● YOUR INSTRUCTIONS
Lay out the text lines of all the records below as a JSON list of strings, one string per line, with blank lines omitted. Leave the pictures out of the answer.

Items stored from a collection
— START —

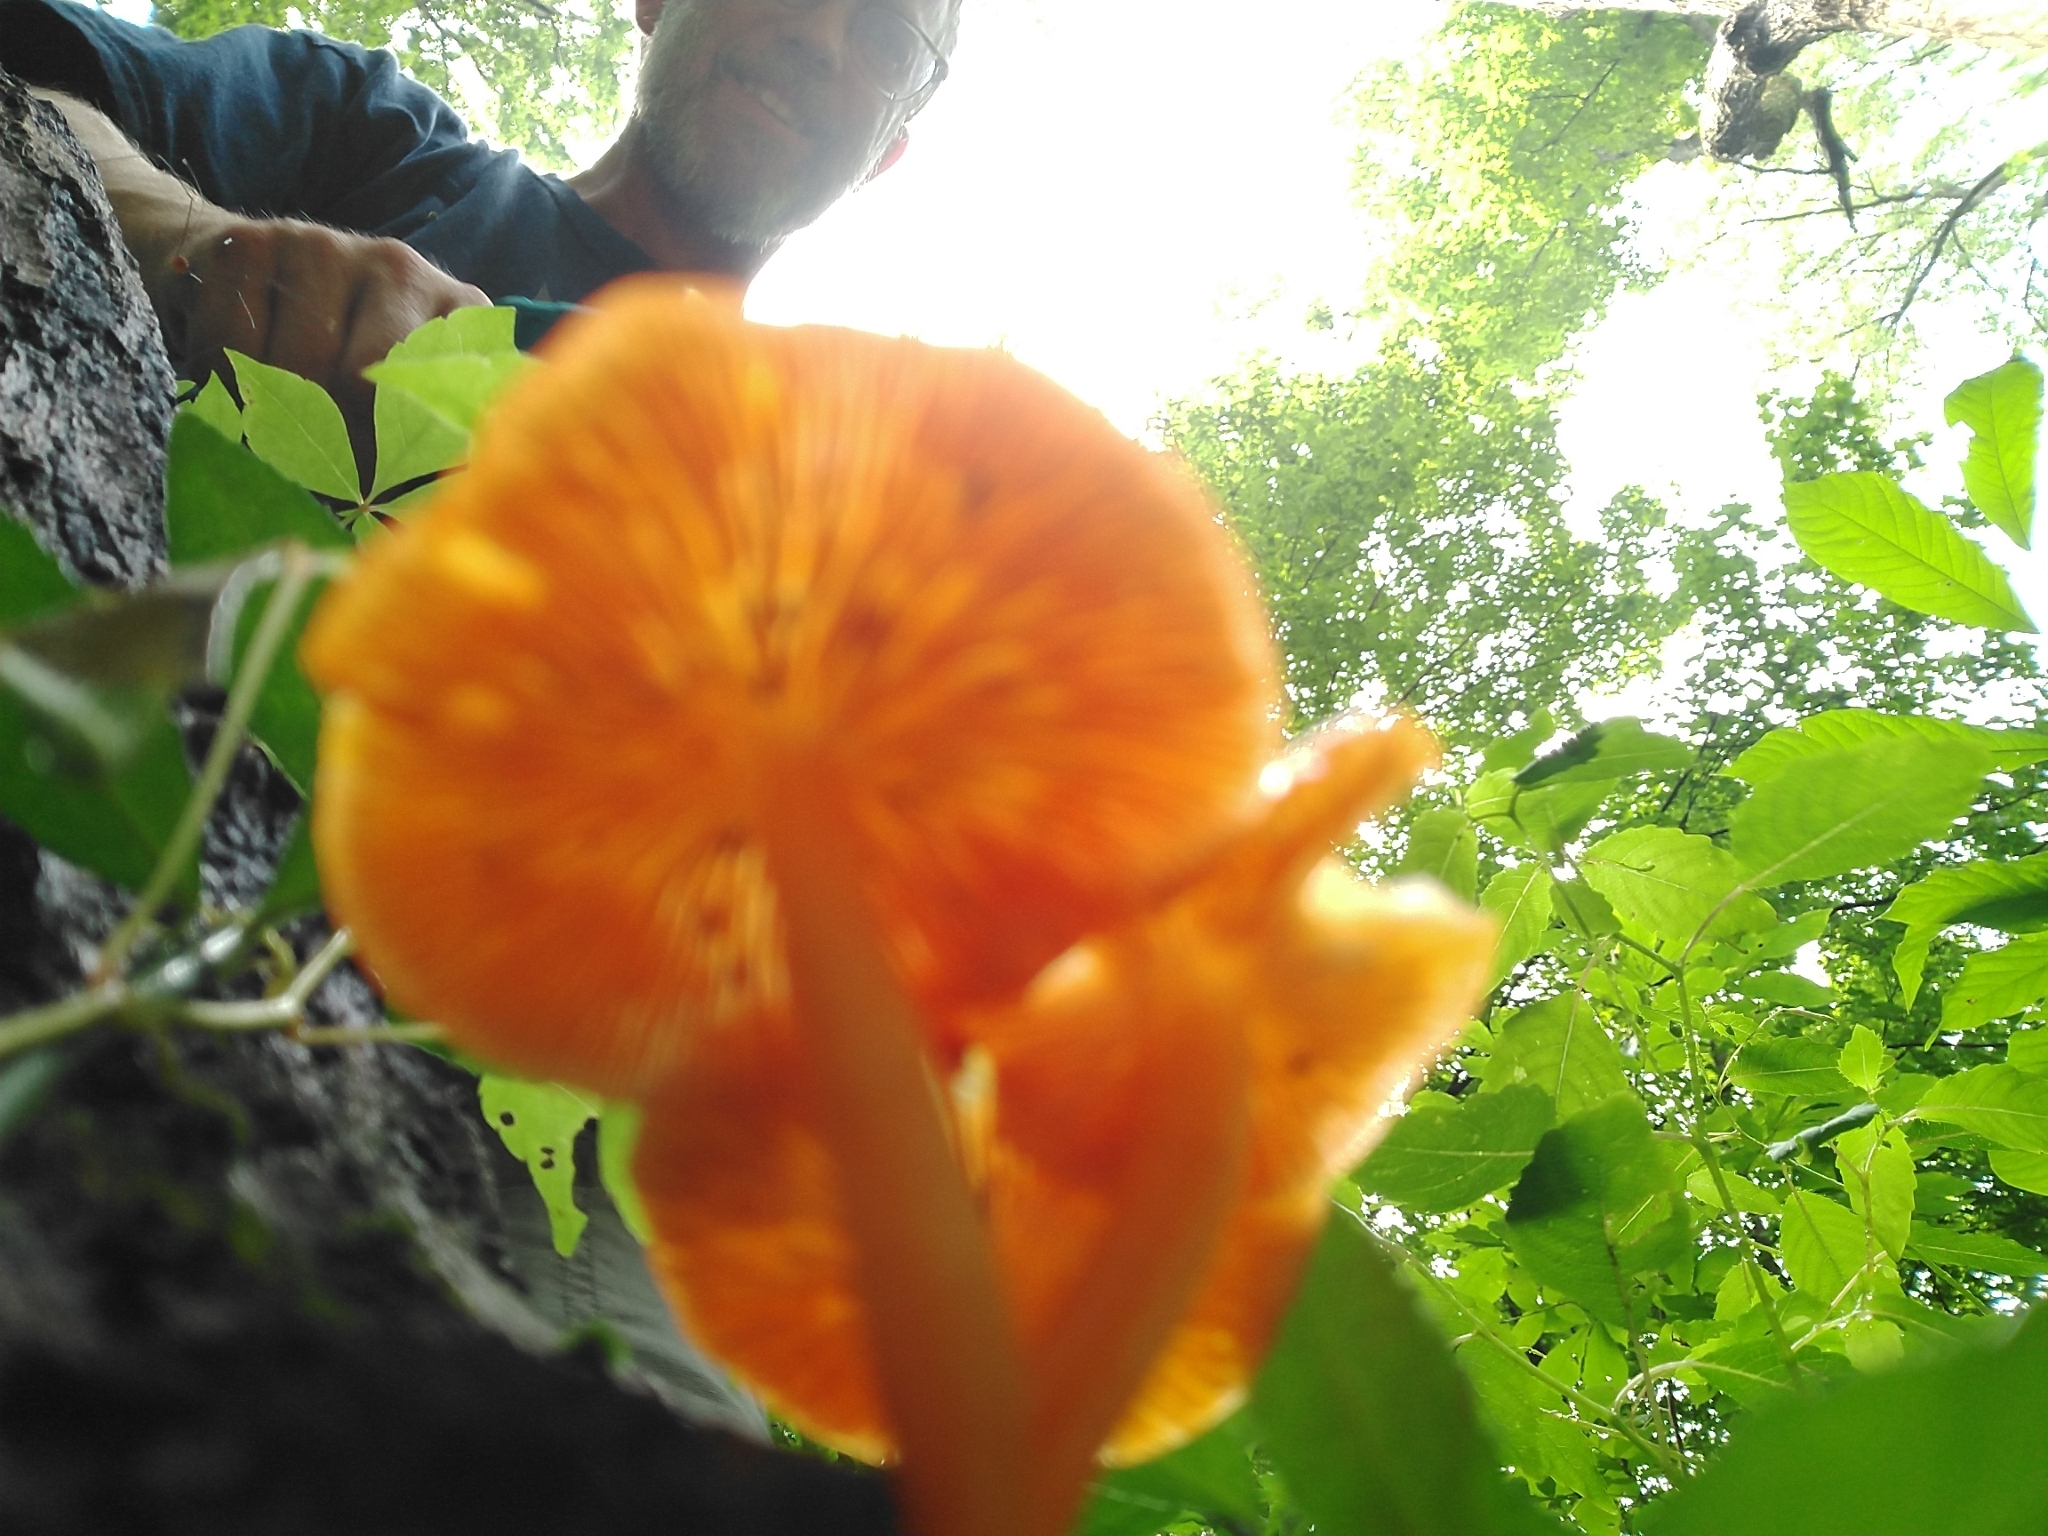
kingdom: Fungi
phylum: Basidiomycota
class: Agaricomycetes
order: Agaricales
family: Mycenaceae
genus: Mycena
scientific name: Mycena leaiana
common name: Orange mycena
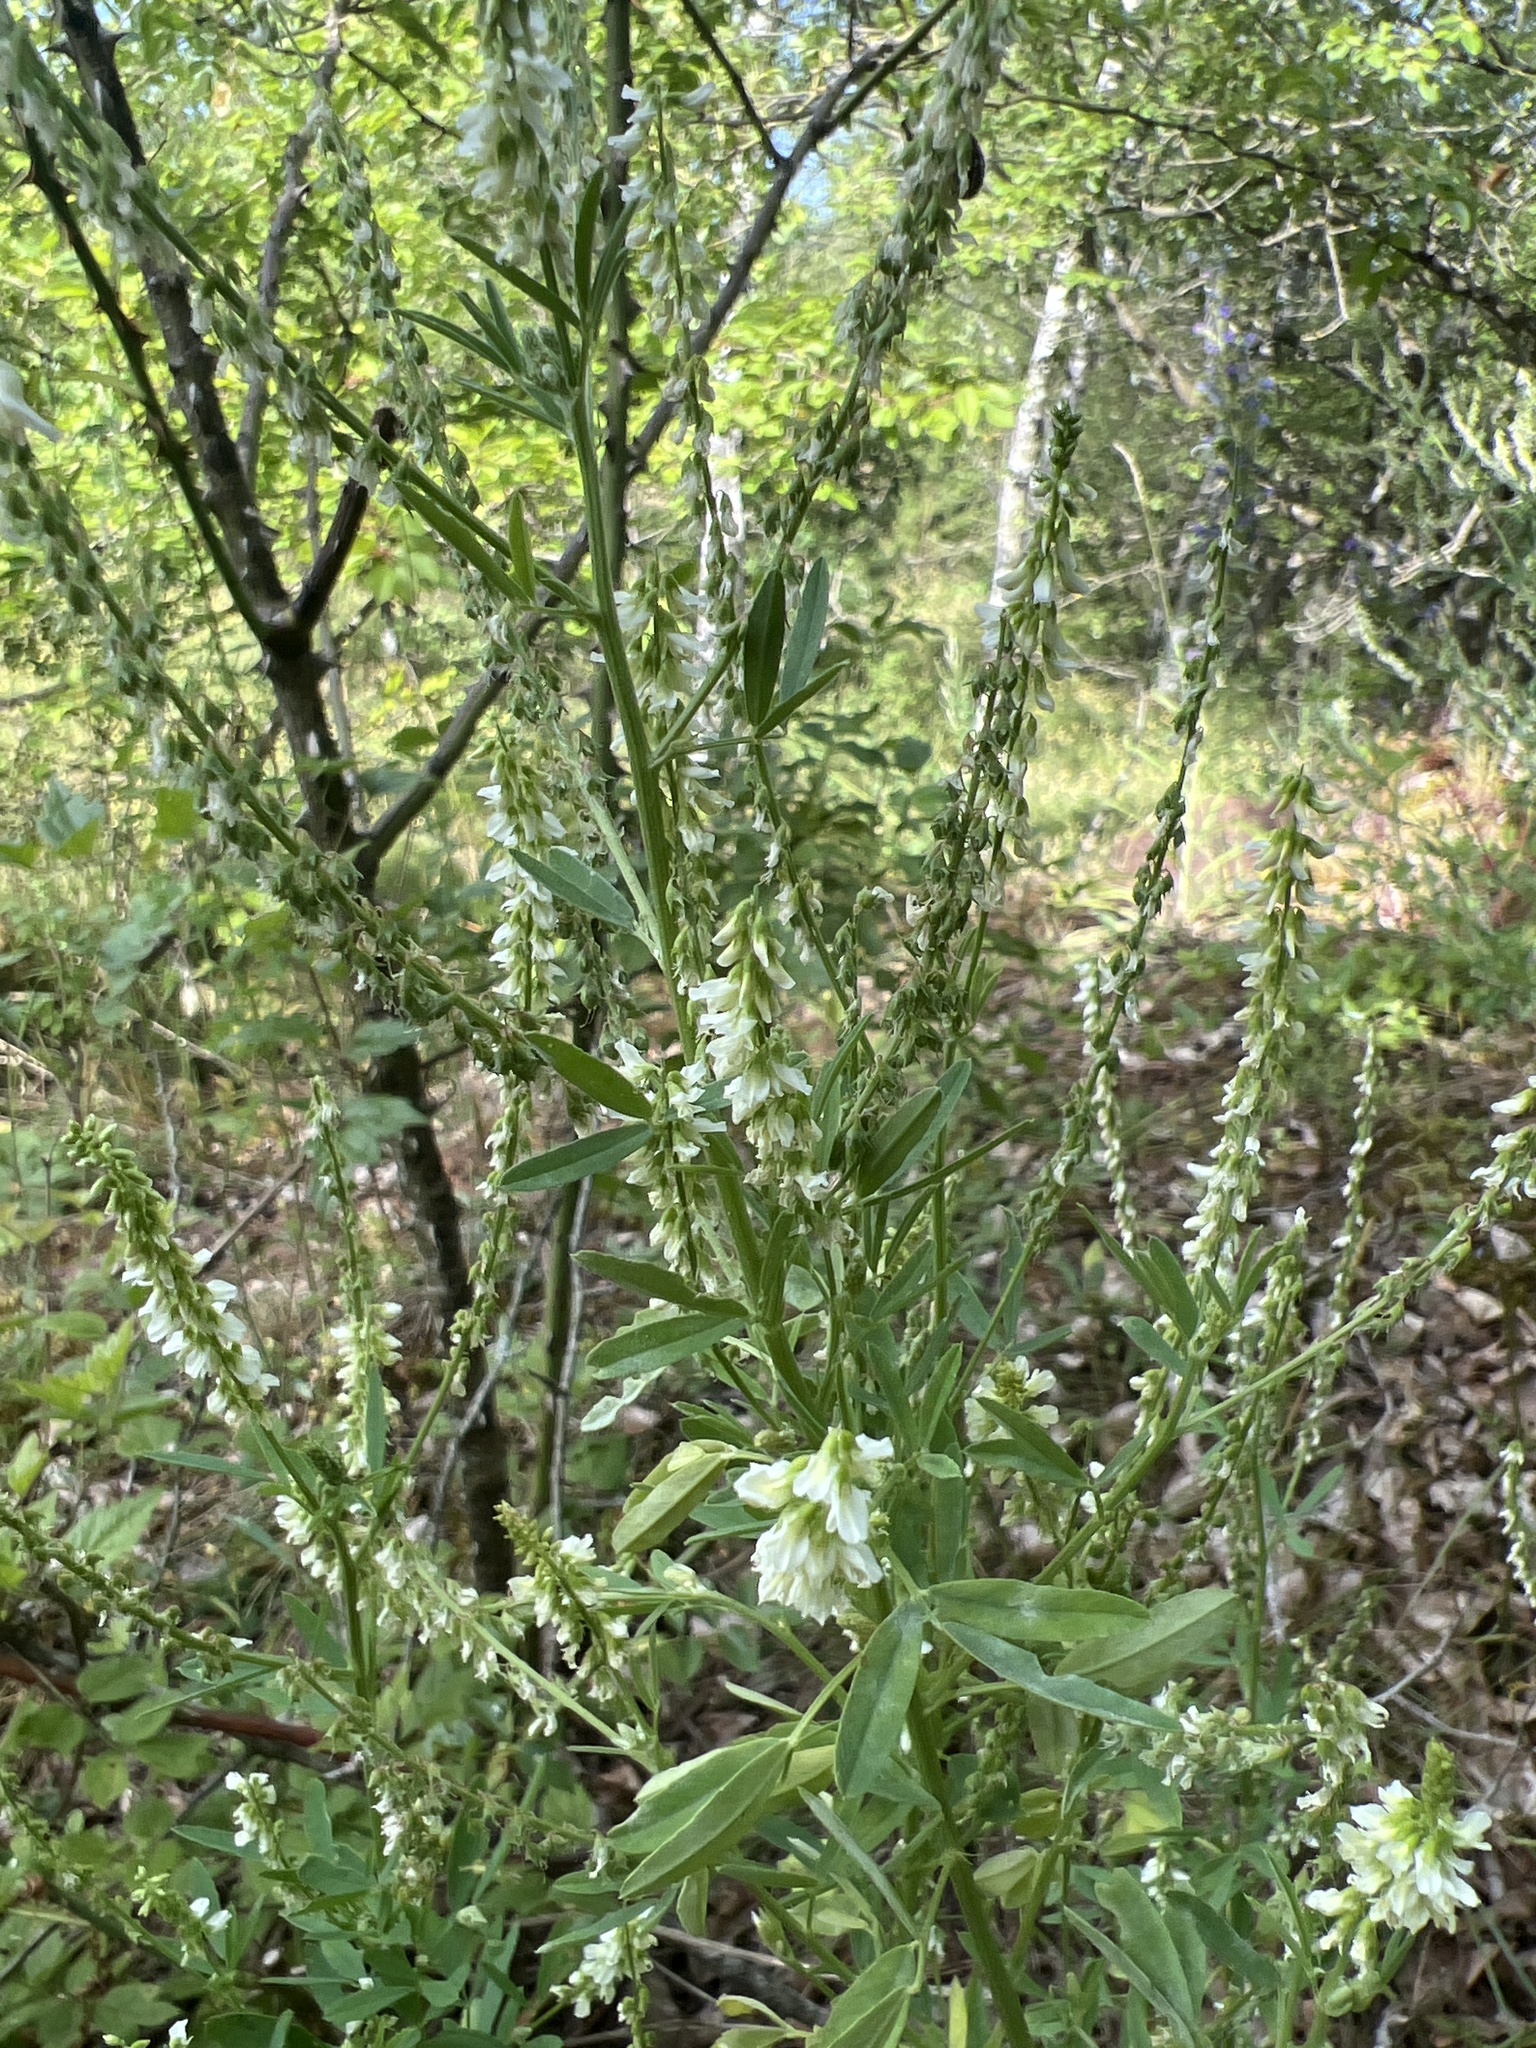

— END —

● EXERCISE ANSWER
[
  "kingdom: Fungi",
  "phylum: Basidiomycota",
  "class: Agaricomycetes",
  "order: Agaricales",
  "family: Mycenaceae",
  "genus: Mycena",
  "scientific name: Mycena leaiana",
  "common name: Orange mycena"
]